Dialectical Behaviour Therapy (DBT) was developed by Marsha Linehan, a Professor of Psychology, Psychiatry and Behavioural Sciences at the University of Washington. She was struggling to find solutions for her patients in hospitals and clinical practice who came in repeatedly with chronic suicidal thoughts and suicide attempts. Through her work with DBT, she went on to become the Director of the Behavioural Research and Therapy Clinics at the university. Her primary research focuses on developing and evaluating evidence-based treatments for those with high suicide risk and multiple major mental health issues. All of this information can be found in the “About The Author” section of her book, “DBT Skills Training Handouts and Worksheets” which is also the book we use in our Dialectical Behaviour Therapy Groups at Alongside You.

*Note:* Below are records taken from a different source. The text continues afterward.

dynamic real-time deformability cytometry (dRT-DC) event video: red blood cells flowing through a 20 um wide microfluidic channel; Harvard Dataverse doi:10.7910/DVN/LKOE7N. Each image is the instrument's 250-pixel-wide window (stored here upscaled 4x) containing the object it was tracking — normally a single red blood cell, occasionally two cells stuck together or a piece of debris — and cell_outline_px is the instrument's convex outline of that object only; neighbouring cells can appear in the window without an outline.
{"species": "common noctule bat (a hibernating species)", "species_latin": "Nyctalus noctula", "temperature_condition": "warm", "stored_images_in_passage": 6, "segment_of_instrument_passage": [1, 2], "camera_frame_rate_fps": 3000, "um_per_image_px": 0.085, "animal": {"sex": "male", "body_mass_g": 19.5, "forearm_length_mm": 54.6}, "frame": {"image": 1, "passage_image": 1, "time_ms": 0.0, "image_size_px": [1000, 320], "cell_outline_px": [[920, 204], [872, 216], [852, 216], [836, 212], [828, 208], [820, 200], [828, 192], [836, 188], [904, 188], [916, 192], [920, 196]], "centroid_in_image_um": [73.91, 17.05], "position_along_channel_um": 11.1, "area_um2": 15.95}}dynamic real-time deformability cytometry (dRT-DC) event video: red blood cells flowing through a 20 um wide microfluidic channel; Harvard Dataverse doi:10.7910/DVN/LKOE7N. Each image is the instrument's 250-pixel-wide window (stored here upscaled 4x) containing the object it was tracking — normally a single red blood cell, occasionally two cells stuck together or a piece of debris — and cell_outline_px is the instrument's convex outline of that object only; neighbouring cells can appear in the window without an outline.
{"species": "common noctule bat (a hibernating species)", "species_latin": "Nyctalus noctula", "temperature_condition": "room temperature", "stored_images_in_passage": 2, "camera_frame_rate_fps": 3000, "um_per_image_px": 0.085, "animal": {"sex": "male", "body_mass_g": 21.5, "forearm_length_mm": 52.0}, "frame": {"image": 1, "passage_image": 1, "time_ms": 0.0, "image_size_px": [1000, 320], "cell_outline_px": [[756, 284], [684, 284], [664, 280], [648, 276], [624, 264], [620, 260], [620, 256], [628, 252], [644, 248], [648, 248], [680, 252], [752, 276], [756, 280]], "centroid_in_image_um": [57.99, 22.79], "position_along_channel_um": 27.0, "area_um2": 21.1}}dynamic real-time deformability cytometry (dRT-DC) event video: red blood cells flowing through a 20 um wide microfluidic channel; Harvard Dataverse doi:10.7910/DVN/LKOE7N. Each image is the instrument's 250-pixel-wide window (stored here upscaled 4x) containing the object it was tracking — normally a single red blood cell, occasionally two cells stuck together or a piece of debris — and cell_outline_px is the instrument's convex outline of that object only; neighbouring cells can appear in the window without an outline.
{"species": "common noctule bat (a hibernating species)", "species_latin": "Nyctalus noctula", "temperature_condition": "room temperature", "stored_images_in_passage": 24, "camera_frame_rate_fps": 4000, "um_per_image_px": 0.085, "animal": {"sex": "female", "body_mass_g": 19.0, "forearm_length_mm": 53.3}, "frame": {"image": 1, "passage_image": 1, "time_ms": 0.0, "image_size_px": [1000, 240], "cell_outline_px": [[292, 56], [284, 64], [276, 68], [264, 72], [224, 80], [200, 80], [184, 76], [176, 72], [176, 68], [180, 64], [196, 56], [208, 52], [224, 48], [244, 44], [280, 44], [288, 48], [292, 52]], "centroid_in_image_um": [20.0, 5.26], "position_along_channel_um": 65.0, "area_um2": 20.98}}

Now, let me tell you in her own words why Marsha Linehan developed, and is passionate about her own work in DBT. I happened to have the pleasure of doing some training with Marsha last year in Seattle and she summed up the goal of DBT and her work with clients in one sentence: “To have a life worth living.” I can’t think of a better way to explain the goal of DBT. So many of the people I work with, particularly those who struggle with chronic suicidal thoughts and actions, and multiple major mental health issues have ceased believing that it is possible to have a life worth living. This is my job as a therapist and the job of DBT – that is, to help the people I work with see that it is possible to have a life worth living.

 

 

How Does DBT Help Clients?

 

DBT focuses on four major skill areas: Mindfulness, Interpersonal Effectiveness, Emotion Regulation, and Distress Tolerance. The core of DBT begins with an analysis of each client’s behaviour through chain analysis, and missing-links analysis to find the causes of the behaviours and come up with a plan for problem-solving around these causes. Chain Analysis addresses when we engage in the ineffective behaviour, while Missing-Link Analysis addresses when we fail to use effective behaviours. This allows my clients to be aware of their struggles and plan accordingly in a proactive way.

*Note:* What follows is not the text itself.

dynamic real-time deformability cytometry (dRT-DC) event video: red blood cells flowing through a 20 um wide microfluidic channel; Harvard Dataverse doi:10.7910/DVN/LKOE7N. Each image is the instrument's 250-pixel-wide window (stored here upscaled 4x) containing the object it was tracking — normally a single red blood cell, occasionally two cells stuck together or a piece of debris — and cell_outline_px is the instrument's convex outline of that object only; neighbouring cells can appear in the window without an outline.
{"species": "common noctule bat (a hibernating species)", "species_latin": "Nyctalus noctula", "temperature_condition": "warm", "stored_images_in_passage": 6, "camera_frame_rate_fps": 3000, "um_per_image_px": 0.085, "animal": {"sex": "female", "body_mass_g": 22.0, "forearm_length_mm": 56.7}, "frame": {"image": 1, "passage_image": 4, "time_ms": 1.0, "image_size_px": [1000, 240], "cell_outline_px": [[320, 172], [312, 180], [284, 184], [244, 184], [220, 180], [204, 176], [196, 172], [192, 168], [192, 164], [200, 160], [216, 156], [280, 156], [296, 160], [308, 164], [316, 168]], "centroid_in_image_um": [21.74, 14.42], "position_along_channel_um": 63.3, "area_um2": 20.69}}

  1. Mindfulness skills help clients reduce suffering and increase happiness and control of their own mind. Linehan is a Zen Master and incorporates mindfulness into DBT throughout. However, we don’t have to be Zen Masters to make use of mindfulness skills! There are many ways to practice mindfulness and I encourage my clients to try many different methods and find the best fit for themselves.

 

  1. Using Interpersonal Effectiveness skills can help clients develop new relationships, improve current ones and deal with conflict. Many of us struggle with asking for what we want or need in relationships, as well as struggling with how to say no to things we need to. Effective relationships is a core need for all of us in building our support systems and our resilience.

 

  1. The goal of Emotion Regulation Skills is to reduce emotional suffering. We’re not saying you should try to get rid of emotions because emotions play a very important role in our lives. Rather, we emphasize working on our skills and ability to manage, regulate, and change our emotions when we have a desire or need to.

 

  1. Distress Tolerance is described by Linehan as having the skills to tolerate and survive a crisis situation without making the situation worse. This is important for two primary reasons: pain is a part of life that we cannot avoid, and the ability to tolerate distress is a necessary step in making any changes in our lives. Without distress tolerance skills, the stress of making changes will circumvent our attempts to move forward in a different way. Through Crisis Survival Skills and Reality Acceptance Skills, clients learn to tolerate their distress and make lasting changes in their lives.

 

Conclusion

While DBT was originally developed to help highly suicidal clients, and those meeting the criteria for Borderline Personality Disorder, DBT is also able to help with other issues. For those struggling with Depression, Anxiety, Trauma, Stress Management, Anger Management, Conflictual Relationships, DBT can be a good choice.  If you’re struggling with any of the above issues, using these four core skills of DBT can help you build the core mindfulness skills necessary to remain present in our lives. DBT helps you better manage your emotions and reactions to situations, be more effective in your interpersonal relationships, and tolerate the distress involved in making changes in your life. If you’re dealing with any of these issues, I hope this gives you hope. DBT is not the only solution, but it is a proven, effective solution that produces results!